# REFLEX-RLVR

**Self-Teacher Capacity Expansion via Latent-Register Exploration and
Latent-to-Discrete Policy Transfer (LDPT).** A NeurIPS 2026 Main
Conference project.

> *A base LLM is a stronger discriminator of valid reasoning chains
> than a generator of them. REFLEX-RLVR is the recipe that converts
> that discriminator into a generator on previously-unsolvable
> problems, using nothing but a formal verifier and the model itself.*

## Quick links

- **Project overview** — `overview/`. One-stop reference: title,
  abstract, TL;DR, keywords, contributions, methods, status, planned
  figures, benchmarks. Update these as the project evolves.
- **Canonical paper** — `paper/paper.md`. Single file (no versioned
  drafts). Currently has Introduction + Methods only; Experiments /
  Results / Discussion fill in as data lands. PDF builds go to
  `paper/builds/`.
- **Tabular results** — `results/`. CSV / NPZ / Parquet only; figures
  are *not* stored here.
- **Figures** — `figures/`. Scripts that render from `results/`. Empty
  as of 2026-05-03.
- **Conceptual proposal** — `proposal.md` (~46K words, v0.D3, post 3
  audit rounds). The pre-registered scientific protocol.
- **Engineering specification** — `architecture.md` (~25K words).

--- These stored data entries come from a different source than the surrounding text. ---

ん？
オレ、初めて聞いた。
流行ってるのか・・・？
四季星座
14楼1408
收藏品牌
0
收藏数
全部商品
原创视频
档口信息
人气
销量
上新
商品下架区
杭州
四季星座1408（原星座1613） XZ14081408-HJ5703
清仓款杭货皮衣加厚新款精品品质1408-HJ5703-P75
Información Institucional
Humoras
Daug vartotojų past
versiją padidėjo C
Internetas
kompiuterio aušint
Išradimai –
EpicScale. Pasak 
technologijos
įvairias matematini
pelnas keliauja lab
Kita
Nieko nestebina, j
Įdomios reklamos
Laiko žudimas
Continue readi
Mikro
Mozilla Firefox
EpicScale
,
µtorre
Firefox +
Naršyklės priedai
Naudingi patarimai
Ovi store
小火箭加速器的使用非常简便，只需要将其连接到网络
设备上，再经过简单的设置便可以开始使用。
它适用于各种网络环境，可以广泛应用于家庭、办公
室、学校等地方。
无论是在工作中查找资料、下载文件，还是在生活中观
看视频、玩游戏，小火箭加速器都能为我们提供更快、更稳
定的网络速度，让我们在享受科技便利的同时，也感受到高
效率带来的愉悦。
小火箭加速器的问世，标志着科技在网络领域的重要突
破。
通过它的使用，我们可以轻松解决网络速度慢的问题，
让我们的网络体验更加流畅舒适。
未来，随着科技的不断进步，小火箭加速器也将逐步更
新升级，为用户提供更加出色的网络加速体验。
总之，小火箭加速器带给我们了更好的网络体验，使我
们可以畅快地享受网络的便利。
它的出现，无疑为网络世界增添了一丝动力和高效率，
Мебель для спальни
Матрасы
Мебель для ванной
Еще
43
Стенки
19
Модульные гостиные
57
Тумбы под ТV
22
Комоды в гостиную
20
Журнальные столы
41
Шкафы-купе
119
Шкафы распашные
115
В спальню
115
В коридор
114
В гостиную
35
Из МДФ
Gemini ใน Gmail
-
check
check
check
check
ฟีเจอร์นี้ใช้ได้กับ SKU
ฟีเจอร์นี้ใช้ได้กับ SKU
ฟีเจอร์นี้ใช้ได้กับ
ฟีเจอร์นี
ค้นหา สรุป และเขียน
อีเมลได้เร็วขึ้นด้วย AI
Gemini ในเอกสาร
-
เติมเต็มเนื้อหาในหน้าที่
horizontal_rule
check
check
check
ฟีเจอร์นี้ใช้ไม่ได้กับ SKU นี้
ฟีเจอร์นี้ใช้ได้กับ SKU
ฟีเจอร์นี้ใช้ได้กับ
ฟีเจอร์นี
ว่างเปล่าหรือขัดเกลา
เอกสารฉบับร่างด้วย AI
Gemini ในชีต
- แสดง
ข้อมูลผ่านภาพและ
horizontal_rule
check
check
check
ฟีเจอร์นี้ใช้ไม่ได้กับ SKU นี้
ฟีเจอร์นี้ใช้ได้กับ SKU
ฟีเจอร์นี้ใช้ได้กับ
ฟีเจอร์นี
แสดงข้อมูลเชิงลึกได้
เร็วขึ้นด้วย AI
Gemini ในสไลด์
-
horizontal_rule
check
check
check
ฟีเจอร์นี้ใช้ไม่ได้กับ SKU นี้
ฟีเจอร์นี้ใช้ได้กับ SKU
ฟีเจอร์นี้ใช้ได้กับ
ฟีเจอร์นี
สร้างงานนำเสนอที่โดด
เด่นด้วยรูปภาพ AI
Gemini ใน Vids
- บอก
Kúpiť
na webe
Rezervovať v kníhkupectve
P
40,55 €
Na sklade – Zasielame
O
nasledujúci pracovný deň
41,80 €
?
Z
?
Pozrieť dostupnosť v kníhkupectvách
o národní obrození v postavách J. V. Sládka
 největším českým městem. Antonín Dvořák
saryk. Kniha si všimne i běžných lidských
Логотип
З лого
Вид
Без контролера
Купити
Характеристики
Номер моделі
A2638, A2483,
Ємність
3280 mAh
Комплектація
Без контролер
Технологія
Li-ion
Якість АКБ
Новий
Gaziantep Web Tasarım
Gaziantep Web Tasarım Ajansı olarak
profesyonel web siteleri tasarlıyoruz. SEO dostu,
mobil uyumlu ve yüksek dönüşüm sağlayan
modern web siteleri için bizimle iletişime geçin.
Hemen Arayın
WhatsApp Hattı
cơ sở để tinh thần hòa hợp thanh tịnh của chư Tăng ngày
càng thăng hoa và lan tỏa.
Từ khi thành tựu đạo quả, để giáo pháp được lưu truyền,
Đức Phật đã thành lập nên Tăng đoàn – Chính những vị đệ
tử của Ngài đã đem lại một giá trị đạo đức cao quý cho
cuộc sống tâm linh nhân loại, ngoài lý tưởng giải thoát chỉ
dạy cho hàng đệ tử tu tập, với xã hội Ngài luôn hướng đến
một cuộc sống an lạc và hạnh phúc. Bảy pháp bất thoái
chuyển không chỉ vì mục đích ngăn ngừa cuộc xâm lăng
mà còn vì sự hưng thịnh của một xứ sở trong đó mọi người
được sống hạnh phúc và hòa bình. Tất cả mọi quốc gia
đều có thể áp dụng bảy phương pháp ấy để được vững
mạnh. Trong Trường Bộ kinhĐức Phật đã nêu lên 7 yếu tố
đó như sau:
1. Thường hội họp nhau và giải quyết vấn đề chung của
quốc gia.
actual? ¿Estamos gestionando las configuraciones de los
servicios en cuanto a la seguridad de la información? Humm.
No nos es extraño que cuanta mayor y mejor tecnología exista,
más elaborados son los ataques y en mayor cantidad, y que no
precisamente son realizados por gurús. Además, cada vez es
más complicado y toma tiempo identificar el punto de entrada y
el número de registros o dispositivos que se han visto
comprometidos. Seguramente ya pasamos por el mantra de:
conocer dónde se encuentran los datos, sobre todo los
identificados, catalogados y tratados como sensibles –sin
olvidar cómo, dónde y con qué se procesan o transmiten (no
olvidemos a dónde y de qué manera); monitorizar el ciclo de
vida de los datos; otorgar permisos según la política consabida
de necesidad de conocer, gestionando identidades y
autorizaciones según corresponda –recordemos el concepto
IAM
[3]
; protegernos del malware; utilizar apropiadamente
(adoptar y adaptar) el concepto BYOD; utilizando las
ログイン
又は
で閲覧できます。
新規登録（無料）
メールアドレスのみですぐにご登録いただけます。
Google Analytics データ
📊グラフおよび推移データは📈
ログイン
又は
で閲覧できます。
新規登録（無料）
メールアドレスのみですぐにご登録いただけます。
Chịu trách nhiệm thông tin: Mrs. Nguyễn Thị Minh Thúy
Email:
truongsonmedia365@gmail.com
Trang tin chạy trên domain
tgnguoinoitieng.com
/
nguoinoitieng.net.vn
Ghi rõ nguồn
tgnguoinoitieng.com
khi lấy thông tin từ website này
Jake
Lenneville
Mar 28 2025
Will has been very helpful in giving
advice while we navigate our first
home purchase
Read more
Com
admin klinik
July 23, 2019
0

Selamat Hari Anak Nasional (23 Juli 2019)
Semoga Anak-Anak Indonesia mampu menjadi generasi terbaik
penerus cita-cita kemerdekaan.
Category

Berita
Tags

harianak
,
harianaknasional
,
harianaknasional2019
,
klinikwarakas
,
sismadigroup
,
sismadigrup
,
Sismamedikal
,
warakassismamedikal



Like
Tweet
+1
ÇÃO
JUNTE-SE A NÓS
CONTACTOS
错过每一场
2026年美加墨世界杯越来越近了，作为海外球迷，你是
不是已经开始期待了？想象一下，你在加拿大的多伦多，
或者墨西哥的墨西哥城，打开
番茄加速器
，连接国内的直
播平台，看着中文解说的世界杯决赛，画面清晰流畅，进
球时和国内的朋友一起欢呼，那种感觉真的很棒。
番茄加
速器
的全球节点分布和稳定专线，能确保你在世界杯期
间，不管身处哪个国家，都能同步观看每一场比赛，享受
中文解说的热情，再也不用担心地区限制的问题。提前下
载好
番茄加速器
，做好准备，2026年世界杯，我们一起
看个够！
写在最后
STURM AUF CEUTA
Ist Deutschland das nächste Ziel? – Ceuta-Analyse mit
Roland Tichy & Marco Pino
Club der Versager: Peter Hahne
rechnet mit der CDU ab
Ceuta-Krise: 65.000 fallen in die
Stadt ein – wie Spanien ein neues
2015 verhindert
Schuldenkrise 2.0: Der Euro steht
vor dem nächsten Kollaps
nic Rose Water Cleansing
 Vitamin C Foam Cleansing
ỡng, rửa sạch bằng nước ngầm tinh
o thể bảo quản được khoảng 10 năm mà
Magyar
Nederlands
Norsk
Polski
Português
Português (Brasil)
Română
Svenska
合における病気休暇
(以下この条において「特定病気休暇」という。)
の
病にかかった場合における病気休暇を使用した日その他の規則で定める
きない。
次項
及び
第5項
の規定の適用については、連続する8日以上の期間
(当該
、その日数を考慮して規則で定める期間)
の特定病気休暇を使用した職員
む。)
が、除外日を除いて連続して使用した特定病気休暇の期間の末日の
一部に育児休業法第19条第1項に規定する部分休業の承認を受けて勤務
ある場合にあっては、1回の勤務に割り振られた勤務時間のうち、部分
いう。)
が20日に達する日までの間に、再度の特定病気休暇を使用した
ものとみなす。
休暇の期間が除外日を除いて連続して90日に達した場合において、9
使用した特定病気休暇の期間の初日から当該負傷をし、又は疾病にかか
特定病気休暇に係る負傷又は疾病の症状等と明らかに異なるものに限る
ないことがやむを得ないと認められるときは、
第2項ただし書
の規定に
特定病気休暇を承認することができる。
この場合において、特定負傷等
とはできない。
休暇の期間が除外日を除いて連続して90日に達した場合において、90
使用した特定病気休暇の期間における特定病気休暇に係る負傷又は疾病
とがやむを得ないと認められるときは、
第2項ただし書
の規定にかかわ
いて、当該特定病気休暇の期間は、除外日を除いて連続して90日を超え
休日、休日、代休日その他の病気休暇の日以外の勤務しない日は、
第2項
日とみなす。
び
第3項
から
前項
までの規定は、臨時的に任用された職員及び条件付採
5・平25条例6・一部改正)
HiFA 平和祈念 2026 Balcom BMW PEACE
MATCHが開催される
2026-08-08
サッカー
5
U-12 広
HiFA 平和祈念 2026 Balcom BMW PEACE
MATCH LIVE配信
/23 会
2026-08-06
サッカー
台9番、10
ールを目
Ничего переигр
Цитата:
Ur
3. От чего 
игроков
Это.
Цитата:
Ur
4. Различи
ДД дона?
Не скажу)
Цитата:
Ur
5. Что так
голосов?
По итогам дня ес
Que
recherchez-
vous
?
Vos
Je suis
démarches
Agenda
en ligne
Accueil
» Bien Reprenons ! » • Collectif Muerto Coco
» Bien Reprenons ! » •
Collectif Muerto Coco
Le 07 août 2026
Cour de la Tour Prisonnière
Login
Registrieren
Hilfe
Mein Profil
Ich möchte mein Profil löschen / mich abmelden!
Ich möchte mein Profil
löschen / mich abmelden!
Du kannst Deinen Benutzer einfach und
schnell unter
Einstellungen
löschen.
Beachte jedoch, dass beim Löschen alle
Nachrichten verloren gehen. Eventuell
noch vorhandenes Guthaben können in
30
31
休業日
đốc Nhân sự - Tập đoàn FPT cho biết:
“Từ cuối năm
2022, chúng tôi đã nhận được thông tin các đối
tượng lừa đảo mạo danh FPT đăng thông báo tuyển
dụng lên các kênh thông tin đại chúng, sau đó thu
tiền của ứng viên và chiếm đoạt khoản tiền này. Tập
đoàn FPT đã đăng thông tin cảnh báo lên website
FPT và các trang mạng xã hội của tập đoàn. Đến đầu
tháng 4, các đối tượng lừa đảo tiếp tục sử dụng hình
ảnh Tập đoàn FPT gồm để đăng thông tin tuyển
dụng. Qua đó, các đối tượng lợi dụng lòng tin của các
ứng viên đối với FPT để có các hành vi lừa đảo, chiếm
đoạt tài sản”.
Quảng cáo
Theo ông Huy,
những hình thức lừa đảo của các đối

The
  per-cycle hyperparameter source of truth.
- **Spend log** — `spend_log.md`. Running tally of every Modal
  invocation, dollar cost, and what was learned.

## Repository layout

```
reflex-rlvr/
├── README.md                ← you are here
├── CLAUDE.md                ← session bootstrap rules for Claude Code
├── proposal.md              ← scientific proposal (pre-registered)
├── architecture.md          ← engineering specification
├── spend_log.md             ← running Modal spend
├── pyproject.toml           ← uv / pip / pytest config
├── overview/                ← one-stop project-identity files
├── paper/
│   ├── paper.md             ← CANONICAL manuscript
│   ├── README.md
│   ├── submission_checklist.md
│   ├── archive/
│   └── builds/              ← PDF outputs (gitignored)
├── results/                 ← tabular only; figures NOT stored here
├── figures/                 ← rendering scripts; output gitignored
├── configs/
│   ├── pilot.yaml
│   ├── cycle_1..5.yaml
│   └── modal.yaml
├── src/reflex_rlvr/
│   ├── verifier/            ← SymPy + sandboxed code + Lean stub + router
│   ├── latent/              ← cosine-anneal noise, halt head, diagnostics
│   ├── gsi/                 ← Gradient-Spectral Initialization
│   ├── eval/                ← pass@k, paired bootstrap, Yue crossover check
│   ├── mining/              ← (stub; Modal-bound)
│   ├── translator/          ← (stub; Modal-bound)
│   └── modal_app/           ← Modal app glue (smoketest only for now)
├── scripts/                 ← entry-point scripts (modal_smoketest, …)
├── tests/                   ← unit tests (Mac-CPU runnable)
└── data/                    ← datasets (gitignored)
```

## Local development quickstart

```bash
# Install (Python 3.11, uses uv if available)
uv sync                               # or: pip install -e ".[dev]"

# Run the unit tests (no GPU, no Modal)
pytest

# Run the SymPy + sandbox + dispatcher tests only
pytest tests/test_sympy_verifier.py tests/test_code_verifier.py tests/test_router.py
```

## First Modal job (when ready, gated on user approval)

```bash
modal run scripts/modal_smoketest.py     # CPU only; ≈ $0.001
```

The smoketest verifies image build, secrets, and volumes are wired.
Per the [Modal cost rule](#modal-cost-rule) below, every subsequent
GPU job requires explicit "yes run it" approval.

## Project status (2026-05-03)

Phase 0 — pre-Modal local infrastructure. Verifier sandbox, latent
primitives, GSI, pass@k eval, Modal smoketest scaffold are
implemented and unit-tested on Mac CPU. Modal authenticated
(`anonymous`), no GPU jobs launched. The first GPU job will be
the Week-1 premise pilot on Qwen2.5-1.5B (proposal §1.7), ≤ $250
envelope, two pre-registered gates fire before any 7B compute.

## Modal cost rule

- Show the exact `modal run` command and the expected $ cost.
- Wait for explicit approval ("yes run it" or equivalent).
- Never use `--detach`.
- Never auto-retry on disconnect.
- Log every H100·hr to a wandb run.

(Mirrors the project's user memory; do not weaken these rules.)

## License

Apache-2.0 (planned, post-paper-acceptance). Until then, the repo is
private; please do not redistribute.